Extracted data entries:
-=-=-

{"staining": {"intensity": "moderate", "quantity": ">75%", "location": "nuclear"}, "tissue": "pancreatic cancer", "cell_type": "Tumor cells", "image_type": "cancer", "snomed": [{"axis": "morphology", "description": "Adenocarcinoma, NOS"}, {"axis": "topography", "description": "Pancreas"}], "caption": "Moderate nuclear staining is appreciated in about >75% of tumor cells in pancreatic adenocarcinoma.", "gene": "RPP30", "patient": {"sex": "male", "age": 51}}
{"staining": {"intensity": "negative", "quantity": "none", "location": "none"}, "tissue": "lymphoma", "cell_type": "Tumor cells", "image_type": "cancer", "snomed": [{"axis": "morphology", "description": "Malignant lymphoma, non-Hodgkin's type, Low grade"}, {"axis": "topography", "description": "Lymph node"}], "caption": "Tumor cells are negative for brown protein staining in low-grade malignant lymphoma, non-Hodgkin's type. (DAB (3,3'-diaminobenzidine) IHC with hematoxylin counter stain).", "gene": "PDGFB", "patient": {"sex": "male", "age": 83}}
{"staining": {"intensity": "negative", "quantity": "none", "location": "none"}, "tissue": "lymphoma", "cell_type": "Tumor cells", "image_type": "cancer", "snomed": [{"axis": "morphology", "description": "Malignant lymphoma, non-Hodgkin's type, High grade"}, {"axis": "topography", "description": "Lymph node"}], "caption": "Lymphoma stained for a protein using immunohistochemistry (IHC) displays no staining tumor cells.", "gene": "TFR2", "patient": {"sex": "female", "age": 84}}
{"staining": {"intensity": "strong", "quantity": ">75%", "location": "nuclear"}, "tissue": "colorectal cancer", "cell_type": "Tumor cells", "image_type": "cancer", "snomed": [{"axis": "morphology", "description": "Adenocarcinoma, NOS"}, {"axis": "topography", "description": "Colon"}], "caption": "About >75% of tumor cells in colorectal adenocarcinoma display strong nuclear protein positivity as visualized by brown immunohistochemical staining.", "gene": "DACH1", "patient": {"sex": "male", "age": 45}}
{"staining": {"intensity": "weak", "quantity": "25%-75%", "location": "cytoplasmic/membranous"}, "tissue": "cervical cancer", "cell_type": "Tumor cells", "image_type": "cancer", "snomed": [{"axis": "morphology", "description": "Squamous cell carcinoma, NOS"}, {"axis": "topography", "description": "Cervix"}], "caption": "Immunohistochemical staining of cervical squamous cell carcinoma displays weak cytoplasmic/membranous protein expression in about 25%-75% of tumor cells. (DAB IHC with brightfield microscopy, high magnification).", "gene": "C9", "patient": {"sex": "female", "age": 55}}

-=-=-

What is expected: Each entry above needs to be retyped exactly.

Answer space:
{"staining": {"intensity": "moderate", "quantity": ">75%", "location": "nuclear"}, "tissue": "pancreatic cancer", "cell_type": "Tumor cells", "image_type": "cancer", "snomed": [{"axis": "morphology", "description": "Adenocarcinoma, NOS"}, {"axis": "topography", "description": "Pancreas"}], "caption": "Moderate nuclear staining is appreciated in about >75% of tumor cells in pancreatic adenocarcinoma.", "gene": "RPP30", "patient": {"sex": "male", "age": 51}}
{"staining": {"intensity": "negative", "quantity": "none", "location": "none"}, "tissue": "lymphoma", "cell_type": "Tumor cells", "image_type": "cancer", "snomed": [{"axis": "morphology", "description": "Malignant lymphoma, non-Hodgkin's type, Low grade"}, {"axis": "topography", "description": "Lymph node"}], "caption": "Tumor cells are negative for brown protein staining in low-grade malignant lymphoma, non-Hodgkin's type. (DAB (3,3'-diaminobenzidine) IHC with hematoxylin counter stain).", "gene": "PDGFB", "patient": {"sex": "male", "age": 83}}
{"staining": {"intensity": "negative", "quantity": "none", "location": "none"}, "tissue": "lymphoma", "cell_type": "Tumor cells", "image_type": "cancer", "snomed": [{"axis": "morphology", "description": "Malignant lymphoma, non-Hodgkin's type, High grade"}, {"axis": "topography", "description": "Lymph node"}], "caption": "Lymphoma stained for a protein using immunohistochemistry (IHC) displays no staining tumor cells.", "gene": "TFR2", "patient": {"sex": "female", "age": 84}}
{"staining": {"intensity": "strong", "quantity": ">75%", "location": "nuclear"}, "tissue": "colorectal cancer", "cell_type": "Tumor cells", "image_type": "cancer", "snomed": [{"axis": "morphology", "description": "Adenocarcinoma, NOS"}, {"axis": "topography", "description": "Colon"}], "caption": "About >75% of tumor cells in colorectal adenocarcinoma display strong nuclear protein positivity as visualized by brown immunohistochemical staining.", "gene": "DACH1", "patient": {"sex": "male", "age": 45}}
{"staining": {"intensity": "weak", "quantity": "25%-75%", "location": "cytoplasmic/membranous"}, "tissue": "cervical cancer", "cell_type": "Tumor cells", "image_type": "cancer", "snomed": [{"axis": "morphology", "description": "Squamous cell carcinoma, NOS"}, {"axis": "topography", "description": "Cervix"}], "caption": "Immunohistochemical staining of cervical squamous cell carcinoma displays weak cytoplasmic/membranous protein expression in about 25%-75% of tumor cells. (DAB IHC with brightfield microscopy, high magnification).", "gene": "C9", "patient": {"sex": "female", "age": 55}}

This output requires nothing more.